Et qu’elle serait le mal?, pourrait-on se demander. L’objectif des partis qui s’unissent dans un front électoral n’est-il pas celui précisément de gagner le plus grand nombre de sièges en maximisant le nombre de voix qui se portent sur les listes unies dans un front?
Des divergences apparaîtront-elles au grand jour?
Mais sur quel programme de gouvernement peuvent, ensuite, s’entendre Nidaa Tounes, Al Joumhoury et Al Massar? Evidement, on pourrait trouver nombre de lieux communs entre ces trois mouvements: les choix d’un régime républicain, d’un Etat civil, d’une société où l’homme et la femme disposent des mêmes droits, de l’indépendance de la justice, d’une information libre et plurielle… Des terrains sur lesquels ils estiment qu’Ennahdha a peut-être un tant soit peu péché!
Mais qu’est-ce qui pourrait empêcher, en se basant sur ces choix sociétaux, d’unir Nidaa Tounes, par exemple, avec Le Front populaire qui vient de se construire au tour de partis d’obédience nationaliste arabe et de gauche?

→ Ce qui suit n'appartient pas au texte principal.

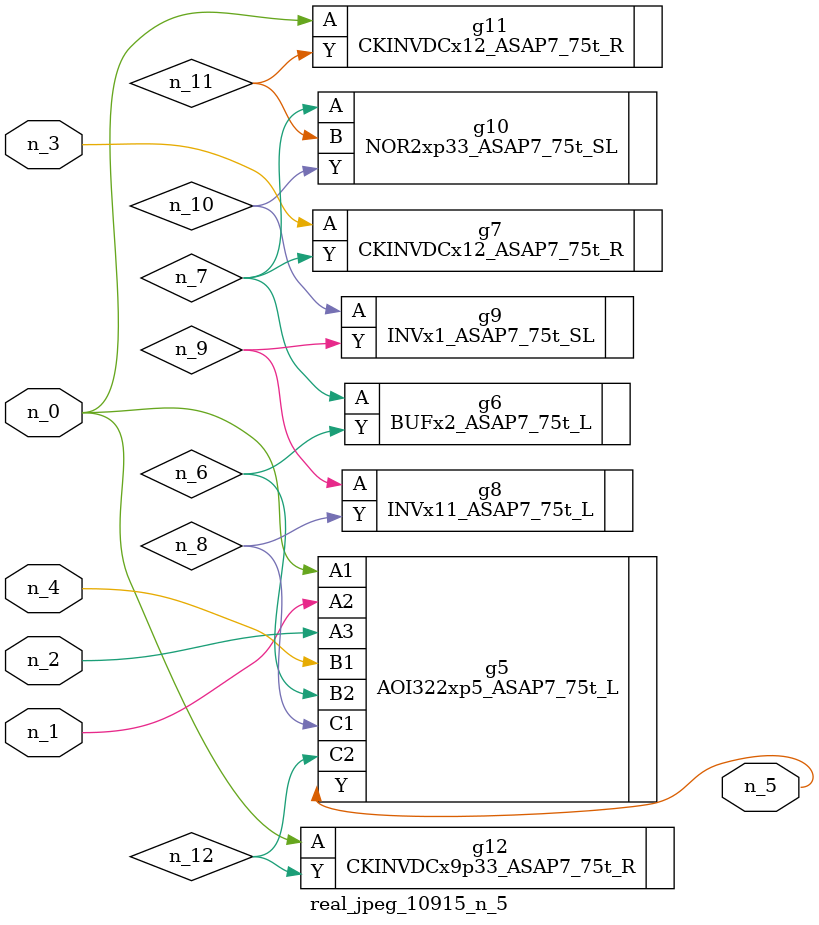
<source format=v>
module real_jpeg_10915_n_5 (n_4, n_0, n_1, n_2, n_3, n_5);

input n_4;
input n_0;
input n_1;
input n_2;
input n_3;

output n_5;

wire n_12;
wire n_8;
wire n_11;
wire n_6;
wire n_7;
wire n_10;
wire n_9;

AOI322xp5_ASAP7_75t_L g5 ( 
.A1(n_0),
.A2(n_1),
.A3(n_2),
.B1(n_4),
.B2(n_6),
.C1(n_8),
.C2(n_12),
.Y(n_5)
);

CKINVDCx12_ASAP7_75t_R g11 ( 
.A(n_0),
.Y(n_11)
);

CKINVDCx9p33_ASAP7_75t_R g12 ( 
.A(n_0),
.Y(n_12)
);

CKINVDCx12_ASAP7_75t_R g7 ( 
.A(n_3),
.Y(n_7)
);

BUFx2_ASAP7_75t_L g6 ( 
.A(n_7),
.Y(n_6)
);

NOR2xp33_ASAP7_75t_SL g10 ( 
.A(n_7),
.B(n_11),
.Y(n_10)
);

INVx11_ASAP7_75t_L g8 ( 
.A(n_9),
.Y(n_8)
);

INVx1_ASAP7_75t_SL g9 ( 
.A(n_10),
.Y(n_9)
);


endmodule
</source>
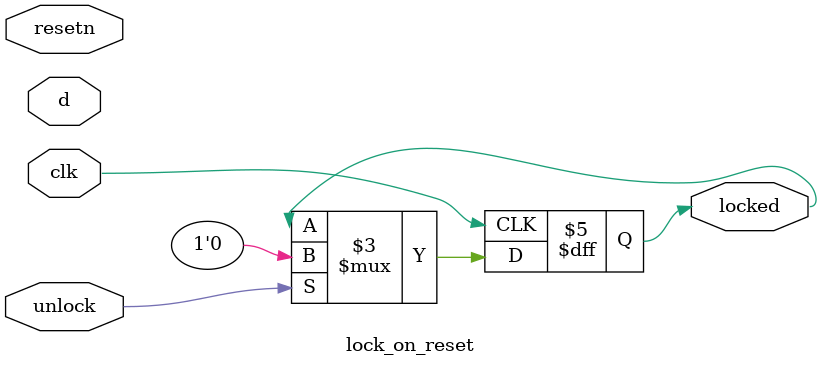
<source format=v>
module lock_on_reset
(
input wire clk,
input wire resetn,
input wire unlock,
input wire d,
output reg locked
);

always @(posedge clk) begin

    if(unlock) locked <= 0;
    else locked <= locked;
end

endmodule
</source>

Il est à craindre, en effet, qu’arrivée l’heure des choix sociaux ou économiques, des divergences apparaissent au grand jour. Qu’est-ce qui pourrait rapprocher un parti comme Nidaa Tounes, qui semble épouser des choix économiques libéraux avec un parti comme Al Massar issu, pour l’essentiel, d’une mouvance marxiste?
Ces trois mouvements sont, eux-mêmes, aux yeux de certains, enfin, des carrefours idéologiques. Il est à se demander qu’est-ce qui unit, par exemple, un ancien militant d’Afek Tounes (Libéral toute), et un autre de l’ex-Parti Démocratique Progressiste (PDP), tous deux membres d’Al Joumhoury? Le PDP est lui-même passé par de nombreuses mutations de toute manière salvatrices: du panarabisme au socialisme (après la fin des unions ratées entre les pays arabes et la débâcle de juin 1967 face à l’ennemi israélien) et du socialisme (après la chute du mur de Berlin, en novembre 1989) à un certain centre gauche.
De grandes contradictions
Al Massar est lui-même un cocktail. Où en sommes-nous aujourd’hui des «dogmes» des pionniers du Parti Communiste Tunisien devenu Ettajdid après la déconfiture du communisme et la fin du Bloc de l’Est?

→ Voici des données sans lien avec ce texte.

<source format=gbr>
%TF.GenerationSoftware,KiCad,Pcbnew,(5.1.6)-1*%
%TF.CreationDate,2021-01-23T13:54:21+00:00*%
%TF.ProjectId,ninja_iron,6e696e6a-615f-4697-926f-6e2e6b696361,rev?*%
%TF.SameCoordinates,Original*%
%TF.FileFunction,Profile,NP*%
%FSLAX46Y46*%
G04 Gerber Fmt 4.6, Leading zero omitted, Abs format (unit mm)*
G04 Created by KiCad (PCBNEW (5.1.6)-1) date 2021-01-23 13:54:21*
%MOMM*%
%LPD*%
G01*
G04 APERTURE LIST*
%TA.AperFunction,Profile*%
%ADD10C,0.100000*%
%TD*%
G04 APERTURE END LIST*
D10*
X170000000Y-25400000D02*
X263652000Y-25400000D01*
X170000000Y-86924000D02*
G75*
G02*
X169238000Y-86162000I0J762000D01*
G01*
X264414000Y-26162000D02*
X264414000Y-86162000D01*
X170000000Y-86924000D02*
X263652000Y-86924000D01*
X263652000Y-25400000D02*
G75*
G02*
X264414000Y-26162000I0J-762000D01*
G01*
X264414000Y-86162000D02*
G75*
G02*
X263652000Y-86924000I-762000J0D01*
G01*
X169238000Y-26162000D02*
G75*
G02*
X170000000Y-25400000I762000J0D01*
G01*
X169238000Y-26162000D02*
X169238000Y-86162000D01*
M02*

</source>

Idem pour Nidaa Tounes. Qu’est-ce qui pourrait unir un destourien, qui se reconnaît dans le leader Habib Bourguiba, qui prône le pragmatisme et une société ouverte, et un militant sorti des rangs d’Al Aryadaâ Achaâbia (Pétition Populaire), qui prône l’application de la Chariaa?
Pareil pour bien des fronts, et bien au-delà, de nos frontières, qui recèlent de grandes contradictions. Ceux-ci ont tenu. L’Italie, qui a réussi à faire tenir des gouvernements contre-nature, en est un exemple.
La quête du pouvoir ferait des miracles. Et puis, il n’y a que les imbéciles qui ne changent pas d’avis. Reste que peut arriver le temps où cela craque. L’espoir d’une partie des Tunisiens, qui souhaite qu’il y ait un contre-pouvoir à un mouvement Ennahdha à leurs yeux bien hégémonique, est que le front Nidaa Tounes-Al Joumhoury-Al Massar tienne bon et puisse résister surtout à la guerre des chefs qui pourrait survenir un jour en son sein.
Leur espoir, et c’est pour l’heure leur vœu le plus cher, est que cette nouvelle coalition, ou toute autre, résiste à toutes les intempéries. Pour faire donc jeu égal avec Ennahdha. Ou une autre force dominante. Mais qui sait? Assagi ou non, Ennahdha pourrait s’allier, un autre jour, à Nidaa Tounes ou encore, comme cela a été envisagé par le Cheikh Rached Ghannouchi en personne, dans une interview à la chaîne TWT, à Al Joumhoury. Une manière de dire que la Troïka n’est ni immuable ni encore éternelle.